DONETSK - Il l'avait promis et ne s'est pas défilé : le Français Renaud Lavillenie a battu samedi le record du monde de saut à la perche en salle, effaçant 6,16 m à Donetsk (Ukraine) sur les terres de l'ancien recordman, Sergueï Bubka.

L'Auvergnat, qui affirmait depuis plusieurs semaines se sentir capable de cette performance, est entré dans l'Histoire en franchissant la barre dès le premier essai, reléguant une fois pour toutes le tsar derrière lui dans les tablettes.

L'Ukrainien avait sauté 6,15 m en 1993 en salle et 6,14 m en 1994 en plein air. Son successeur est donc bel et bien devenu l'homme le plus haut du monde, même si pour être homologué comme tel, il devra rééditer cet exploit hors de l'atmosphère protégée d'une salle.

Se prenant la tête à deux mains en descendant du tapis en courant, hilare, celui que ses fans surnomment « Airlavillenie » pouvait jubiler et se féliciter d'avoir changé de perche au milieu du concours.

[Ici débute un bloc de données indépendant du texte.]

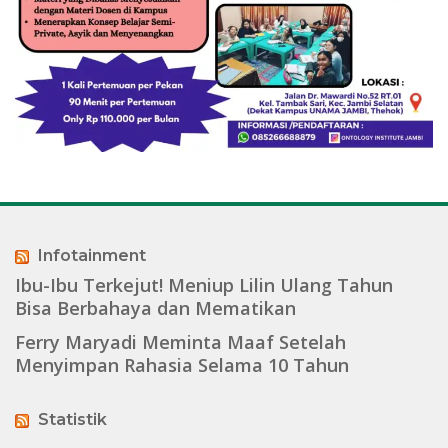
Infotainment
Ibu-Ibu Terkejut! Meniup Lilin Ulang Tahun
Bisa Berbahaya dan Mematikan
Ferry Maryadi Meminta Maaf Setelah
Menyimpan Rahasia Selama 10 Tahun
Statistik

« C'était totalement incroyable! Je n'ai jamais utilisé cette perche pour 6,16 m. Pour ma première tentative, je souhaitais réaliser le meilleur saut possible. J'ai demandé 6,16 m parce que c'est le meilleur endroit pour battre le record de Serguei Bubka, 21 ans après son record », a-t-il déclaré.

La légende de la perche mondiale, présent au meeting Pole Vault Stars en costume-cravate, a été parmi les premiers à féliciter le Français, regardant avec admiration la barre désormais de référence.

« Une nouvelle ère dans ce sport est arrivée. Aujourd'hui, le vainqueur est un champion olympique, une personne qui a déjà obtenu de nombreux succès. Nous nous attendions à cet événement et nous sommes ravis que cela se soit passé précisément ici, à Donetsk », a déclaré Bubka à l'AFP.

« J'ai beaucoup de sympathie pour ce gars. Je suis sûr que ce n'est pas le dernier sommet qu'il atteint et que d'autres succès brillants l'attendent », a-t-il souligné.

Lavillenie a ensuite tenté - en vain - une barre à 6,21 m devant une salle entièrement acquise à sa cause. Mais l'aisance avec laquelle il a franchi les 6,16 m laisse espérer d'autres records.

Sur tous les podiums

Le champion olympique avait déjà amélioré son record par deux fois en janvier, effaçant 6,04 m à Rouen (France) puis 6,08 à Bydgoszcz (Pologne). Sa progression, répétait-il, devait logiquement le conduire au record du monde. Sûr de ses qualités, le perchiste de poche (1,77 m/70 kg), était en effet obsédé par la performance du monstre physique qu'était Bubka.

Décrit comme d'autant plus fier qu'il porte les couleurs de son pays, il se présente comme ayant « horreur de la défaite ». « Je suis une pile qui ne se décharge jamais. Dans la vie, je vais toujours avoir l'envie de gagner. Pour la moto, le tennis, le basket, la piscine, le ping-pong. Dès que je fais quelque chose je me mets à fond », déclarait-il en mai dernier à l'AFP.

Âgé de 27 ans, il est d'ores et déjà monté sur tous les podiums depuis 2009, l'année de son éveil international, et conquiert avec ce record la légitimité des géants.

Il ne manque au Charentais de naissance que l'or des Mondiaux en plein air. Troisième en 2009, il dut encore se contenter de cette place en 2011, mais cette fois dans la peau du favori. Il a été une nouvelle fois deuxième en 2013 à Moscou, derrière l'Allemand Raphael Holdzeppe.

Sa brillante carrière s'inscrit dans un riche pedigree familial : chez les Lavillenie, on est en effet perchiste de génération en génération. Le grand-père entraînait déjà le père, et Renaud conseille son frère cadet Valentin, déjà un des meilleurs de la discipline dans l'hexagone.

Renaud Lavillenie a laissé tomber, après le sacre olympique, l'entraîneur qui l'avait fait éclore, Damien Inocencio, pour le plus connu Philippe d'Encausse. Un choix délicat qui a manifestement porté ses fruits.

Samedi soir, les réactions abondaient sur les réseaux sociaux pour saluer cette performance majuscule. « Record du Mooonnndeeee! Chapeau l'Artiste », écrivait notamment sur Twitter l'athlète Stéphane Diagana.

Le président François Hollande a salué un « exploit historique ».